In reality, this is just not the case. Most shows at LFW do not create hype at all. Heard of Ronit Zilkha? No? She does a mean work-suit and Esther Rantzen, Cherie Blair, Maureen Lipman and Gaby Roslin are big fans. What about Tomasz Starzewski?
Essentially a couturier, he does evening and day wear for Ivana Trump and her ilk. They both showed yesterday with Betty Jackson, and their shows will not create headlines; instead, their clothes will be filling their customers' wardrobes come the autumn, instead of appearing in style magazines.

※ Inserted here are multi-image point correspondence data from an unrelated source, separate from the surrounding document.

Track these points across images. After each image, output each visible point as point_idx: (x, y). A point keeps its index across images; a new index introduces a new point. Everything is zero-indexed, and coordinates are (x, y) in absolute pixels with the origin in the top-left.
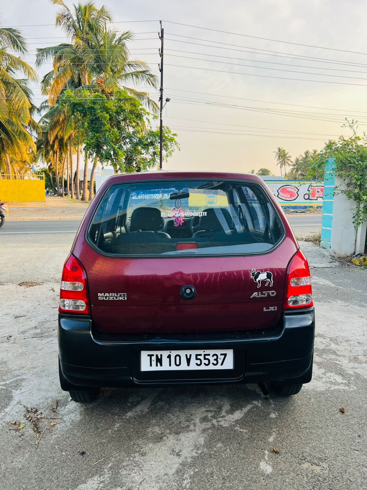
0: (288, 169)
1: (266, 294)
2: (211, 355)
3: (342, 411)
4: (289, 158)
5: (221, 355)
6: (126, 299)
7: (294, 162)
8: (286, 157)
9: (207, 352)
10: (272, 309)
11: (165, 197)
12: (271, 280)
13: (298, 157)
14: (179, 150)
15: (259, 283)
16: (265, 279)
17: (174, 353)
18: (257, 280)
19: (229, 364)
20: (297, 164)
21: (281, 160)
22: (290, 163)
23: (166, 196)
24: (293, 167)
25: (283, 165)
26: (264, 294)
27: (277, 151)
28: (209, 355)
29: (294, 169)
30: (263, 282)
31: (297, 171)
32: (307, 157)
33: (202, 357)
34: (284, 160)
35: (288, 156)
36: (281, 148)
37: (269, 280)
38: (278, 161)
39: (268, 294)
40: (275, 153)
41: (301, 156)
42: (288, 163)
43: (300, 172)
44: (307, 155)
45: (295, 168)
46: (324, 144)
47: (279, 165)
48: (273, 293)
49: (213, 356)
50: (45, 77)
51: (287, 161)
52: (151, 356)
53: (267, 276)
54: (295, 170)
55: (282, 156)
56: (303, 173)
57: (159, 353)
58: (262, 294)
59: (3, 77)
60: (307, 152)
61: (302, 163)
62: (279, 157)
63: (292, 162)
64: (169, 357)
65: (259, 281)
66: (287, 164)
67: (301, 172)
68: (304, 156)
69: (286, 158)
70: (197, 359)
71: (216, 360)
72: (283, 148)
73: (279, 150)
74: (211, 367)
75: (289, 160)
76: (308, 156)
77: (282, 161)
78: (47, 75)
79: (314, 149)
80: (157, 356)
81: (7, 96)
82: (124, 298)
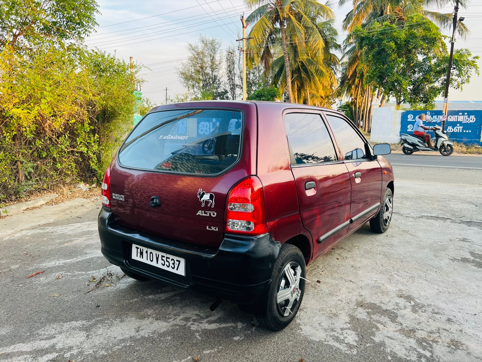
1: (208, 213)
2: (171, 259)
5: (177, 261)
6: (124, 200)
9: (168, 256)
10: (213, 228)
11: (449, 130)
12: (212, 201)
14: (478, 74)
15: (203, 203)
16: (208, 200)
17: (149, 250)
18: (202, 199)
19: (181, 271)
23: (451, 129)
26: (207, 214)
28: (169, 258)
30: (207, 202)
33: (165, 259)
37: (211, 201)
39: (210, 214)
48: (214, 214)
49: (172, 260)
50: (347, 15)
52: (137, 249)
53: (210, 197)
57: (142, 248)
58: (205, 213)
59: (304, 23)
64: (147, 252)
65: (203, 200)
70: (162, 259)
71: (174, 264)
74: (170, 269)
78: (349, 13)
80: (140, 249)
81: (305, 39)
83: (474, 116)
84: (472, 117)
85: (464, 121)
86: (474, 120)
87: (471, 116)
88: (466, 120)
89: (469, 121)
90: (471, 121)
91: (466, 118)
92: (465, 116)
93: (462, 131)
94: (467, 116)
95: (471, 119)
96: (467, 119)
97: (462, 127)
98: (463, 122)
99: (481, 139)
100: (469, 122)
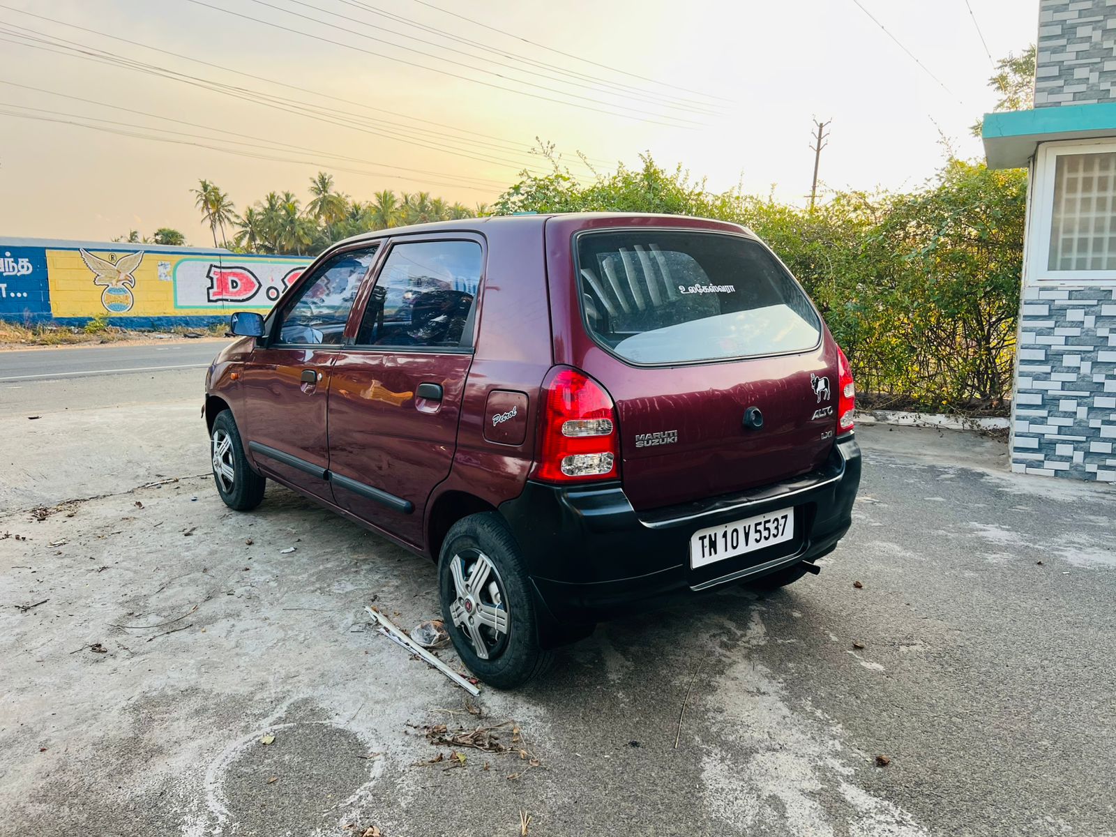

All three designers have their own successful shops. Of the three, Zilkha, an Israeli, is the newest addition to LFW, having just done her fourth show.
She is 30, looks about 25 and is running a business which consists of five shops, at exclusive London addresses, and extensive world-wide stockists.
When she held her first show in 1996, Zilkha already had three successful shops. This is unusual: generally designers at LFW have no stockists at all when they start out.
She is a also a curiosity because the women she famously dresses are all of a certain power-dressing type, leading most people to assume her stock-in-trade is wide-shouldered jackets with gilt buttons, just as they assume she is fortysomething. Neither is true.
Zilkha always shows several elements to her collection. "I like to design for every kind of woman; I don't want to miss anybody out," she says.
Just after the show foreign store buyers swarmed all over the clothes, exclaiming over the drape of a certain beaded dress, and the fluffy sheepskin cuffs of a brocade jacket.
Betty Jackson, like Zilkha, has legions of fans. Her clothes don't shout fashion, merely "wear me", but are always fashionable in the sense that those who wear them, like Jennifer Saunders and Joanna Lumley, are always perfectly in style.
In complete contrast to what is known as "real clothes for real women day" the design duo Pearce Fionda, known for their wearable glamour, were clearly chasing potential Oscar clients with a sumptuous collection that was 90 per cent evening wear. The duo, who also design a diffusion line called Pearce II Fionda, have said they are happy to provide their more day-to-day clothing to Debenhams. In addition, Phillip Treacy, he of the magnificent hats, showed his once-yearly collection last night outside the Natural History Museum. The usual celebrity buzz of his show was heightened with clothes by Antony Price, the British couturier who is among those tipped for the head designer job at Versace Couture.
As they say, everyone was there. Well, not quite Madonna, who was expected, but Princess Michael of Kent turned up, so did Nathalie Imbruglia, Jade Jagger and Alexander McQueen, sucking a lollipop.
With clothes in the main by Price, who provided a series of sculpted corset dresses which redefined the term little black dress, and others by Jeremy Scott, Deborah Milner and McQueen, they proved the perfect backdrop to Treacy's fantastical headgear.
Hats that resemble satellite dishes, flying saucers and helter-skelters drew gasps of admiration. At least 100 hats, each more amazing than the last, stalked down the catwalk.
Inspiration came from insects, birds of prey and Venetian masked balls. One of Treacy's fedoras was even designed in homage to the new Guggenheim museum in Bilbao. It may be a cliche, but sometimes the term "absolutely fabulous" does serve its purpose.